I'm a sysadmin and I managing 5 cluster of RIAK:
two of them are LXC containers on the same physical machine (3 nodes per cluster)
one of them are LXC containers located on different physical machines (6 nodes)
one of them are LXC containers located on different physical machines and XEN VMs (6 nodes)
and the last of them are VMware ESX VMs (3 nodes)
Our application works correctly on the first four clusters, but it doesn't work as we expected on the last one.

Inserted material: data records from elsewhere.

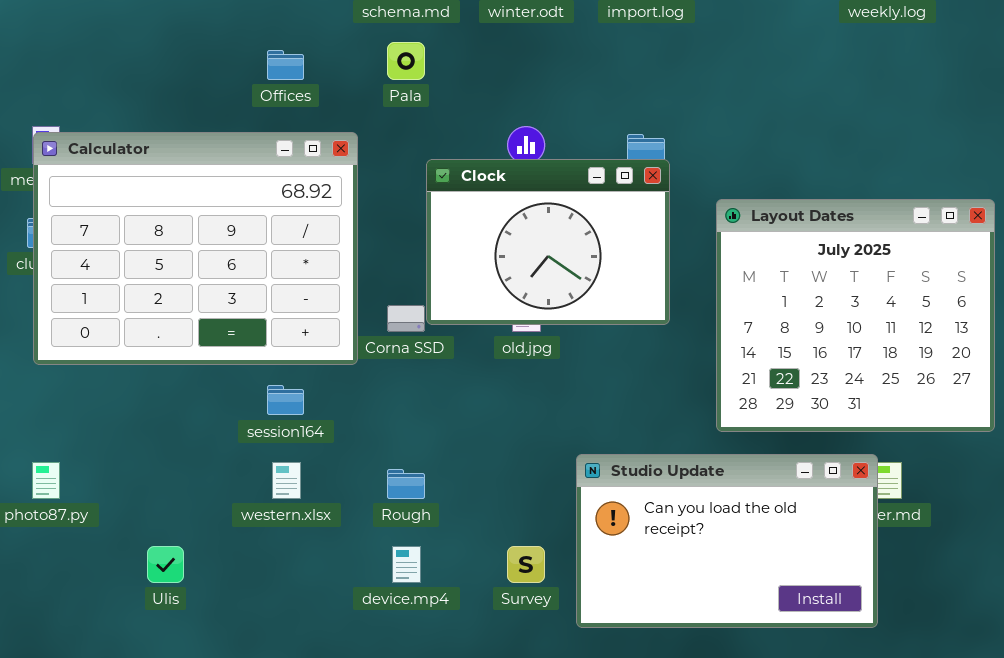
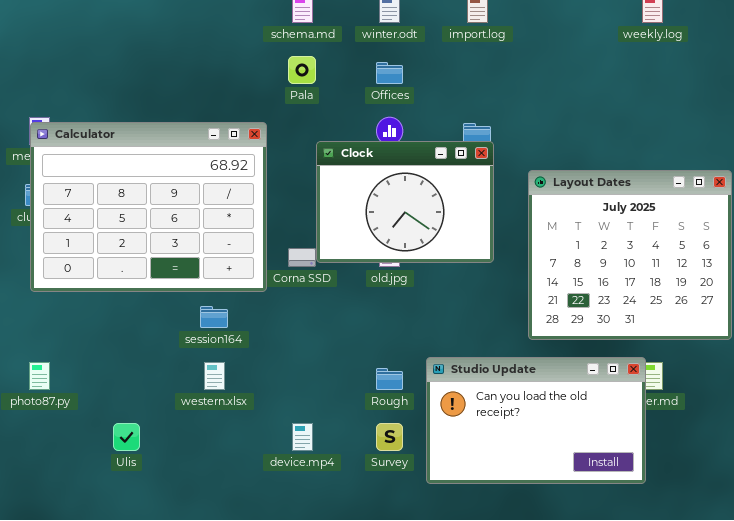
Offices: [267,50,304,80] -> [376,62,403,84], moved
Rough: [387,469,425,499] -> [376,368,403,390], moved

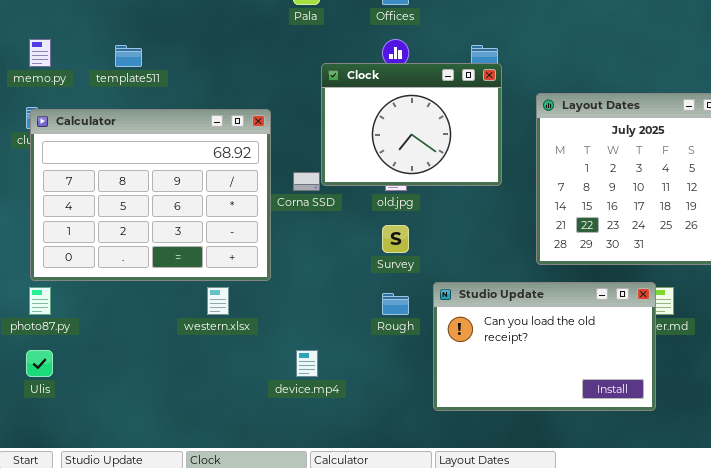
Calculator: [30,122,267,292] -> [30,109,271,281], moved
Ulis: [113,423,140,451] -> [26,350,53,377], moved
Survey: [376,423,403,451] -> [382,225,409,253], moved

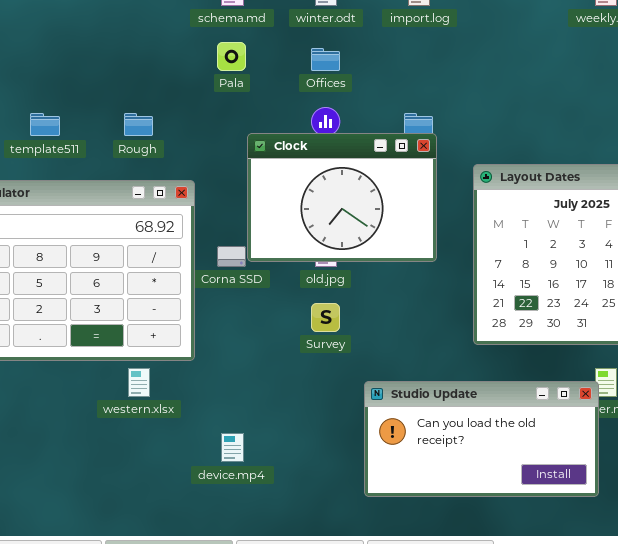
Studio Update: [433,282,656,411] -> [364,381,599,497], resized
Rough: [382,293,409,315] -> [124,113,153,136], moved

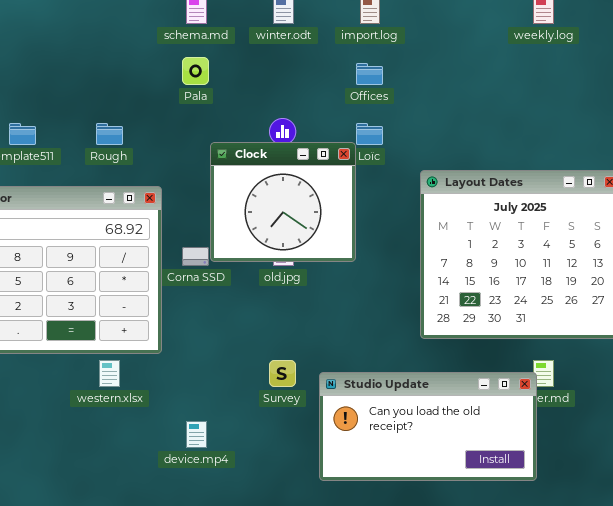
Offices: [311,48,340,71] -> [356,63,383,85], moved
Clock: [247,133,437,262] -> [210,142,356,262], resized
Survey: [311,303,340,332] -> [269,360,296,387], moved

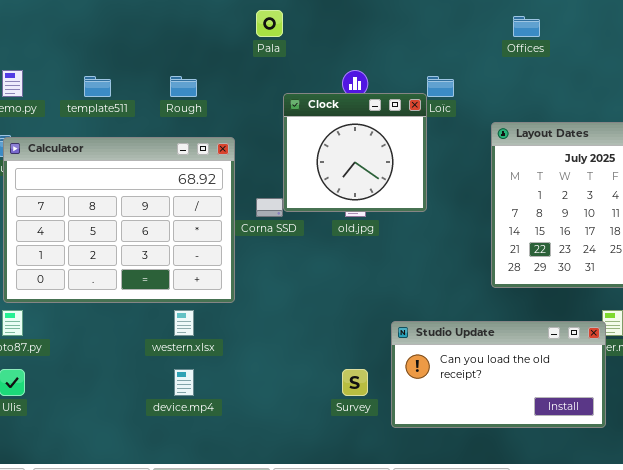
Offices: [356,63,383,85] -> [513,16,540,37], moved
Survey: [269,360,296,387] -> [342,369,368,396], moved
device.mp4: [186,421,207,448] -> [174,369,194,396], moved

When we update a key and we retrieve this key in order to write it again, it has an old value (it doesn't have the first value that we wrote), for example:
The key has: lalala
We retrieve the key, and add lololo, so it should be lalala,lololo
We retrieve the key again, and try to add lelele, so it should be now: lalala,lololo,lelele, but when we retrieve it again, we only have: lalala,lelele
In the second write action, when we retrieve the key, we obtained a key with the old value. We set r, w, pr and rw to 3 to the REST requests, but it doesn't help.
All the configuration files are very similiar and we don't have any major differences in the disk I/O and network performance of the nodes of the clusters.
Did anyone have a similar issue?
Regards.
I resolved the issue. VMware have some issues with the clocks, they were synchronized. The servers doesn't have a direct internet connection, but they can use a HTTP proxy. I installed and configured htpdate on these servers in order to synchronize theirs clocks through HTTP headers.